Here are a few more applications of the plugin we were able to identify.


On a codebase that is becoming difficult to manage and maintain you can use the plugin, and the AI will analyse it and provide a refactored version of the code along with what it refactored and why. This can be further tweaked manually but a first level of improvement can be made by the generative model.

Prompt to code

The plugin can also help you convert user requirements into code. The AI will analyse the requirements and generate code. This is great for simple boilerplate tasks, as those types of snippets are often redundant and tedious. It may not require active thinking and therefore it is best to leverage a model to do a large part of the grunt work.


Its ability to turn around prototypes quickly is already getting a lot of traction. There is a clear benefit in reducing cycle times to take ideas to the market and with its ability to create tests, it can also help you ensure that your software does not necessarily trade off all aspects of quality for speed in a prototype.

However, it does not mean that it comes with no consequences. Some of them are:

  1. Poorly written tests will result in poor code generated by the AI. If the tests are flawed, incomplete, or biased, the AI may learn incorrect or incomplete information and make faulty decisions based on that information. The same old saying, “Garbage in, Garbage out”.
  2. Models are often limited by the number of tokens they can produce, gpt-3.5 for example has a limit of 3000 tokens. If you have ever worked with a larger code base, you would know that 3000 tokens is definitely not enough.
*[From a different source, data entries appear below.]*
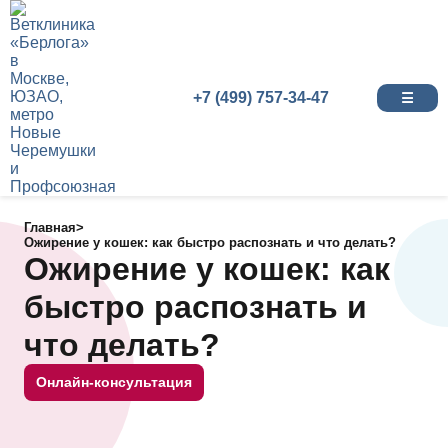
+7 (499) 757-34-47
☰
Главная
>
Ожирение у кошек: как быстро распознать и что делать?
Ожирение у кошек: как
быстро распознать и
что делать?
Онлайн-консультация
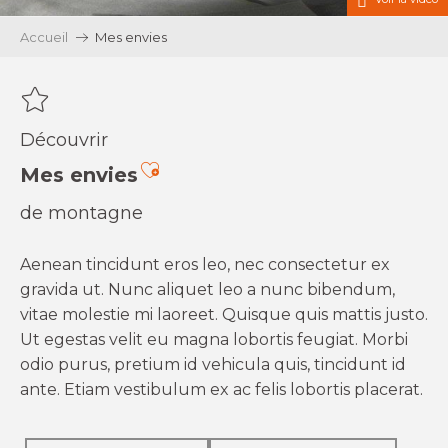
Accueil
Mes envies
Découvrir
Ajouter aux favoris
Mes envies
de montagne
Aenean tincidunt eros leo, nec consectetur ex
gravida ut. Nunc aliquet leo a nunc bibendum,
vitae molestie mi laoreet. Quisque quis mattis justo.
Ut egestas velit eu magna lobortis feugiat. Morbi
odio purus, pretium id vehicula quis, tincidunt id
ante. Etiam vestibulum ex ac felis lobortis placerat.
The good news is that this is improving with time, so there is promise that generative AI will be able to handle larger codebases soon.
  3. The generated code may not actually work. It’s entirely dependent on the developer to turn the code generated by the AI into working code. It is vital to remember that this approach is a collaboration between humans to achieve the best of the two worlds, speed and quality.
  4. Large Language Models (LLMs) are advanced AI models that generate human-like text based on massive amounts of data. They can understand natural language and have many applications, such as chatbots and content creation. LLMs generally work better with older languages like C++ and Java, since there is ample amount of code available for it to be trained on.
  5. The code will be sent to a 3rd party, for profit organisation, which probably won’t fly for the organisation you are working for. Some of the LLM services do call out that code is used only for suggestions and not for training and is not retained on the server, however if you are dealing with sensitive code, it is best to exercise caution.
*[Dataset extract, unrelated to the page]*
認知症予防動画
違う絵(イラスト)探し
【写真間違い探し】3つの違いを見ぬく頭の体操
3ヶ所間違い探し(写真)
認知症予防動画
But these limitations will be solved as the models improve in the near future. So the potential of gains is high.

Conclusion and Future Work

In conclusion, Test Driven Generation (TDG) using AI as a pair may just be the beginning of a disruption in software development. While there are limitations to consider, the potential gains in efficiency, code quality, and maintainability make it worth exploring. As the saying goes, “two heads are better than one” — especially when one of them is an AI trained on millions of lines of code. And hey, if all else fails, at least we’ll have a cool new tool to show off to our programmer friends.

The future scope of Test Driven Generation (TDG) using AI involves exploring the potential gains in efficiency, code quality, and maintainability that it can offer to software development. This includes the development of more advanced AI models, the integration of TDG with existing software development workflows, and the creation of new tools and frameworks to support TDG. Additionally, TDG can help improve software testing and debugging, leading to faster and more accurate detection and resolution of bugs. Overall, the combination of AI and TDG holds significant promise for the future of software development.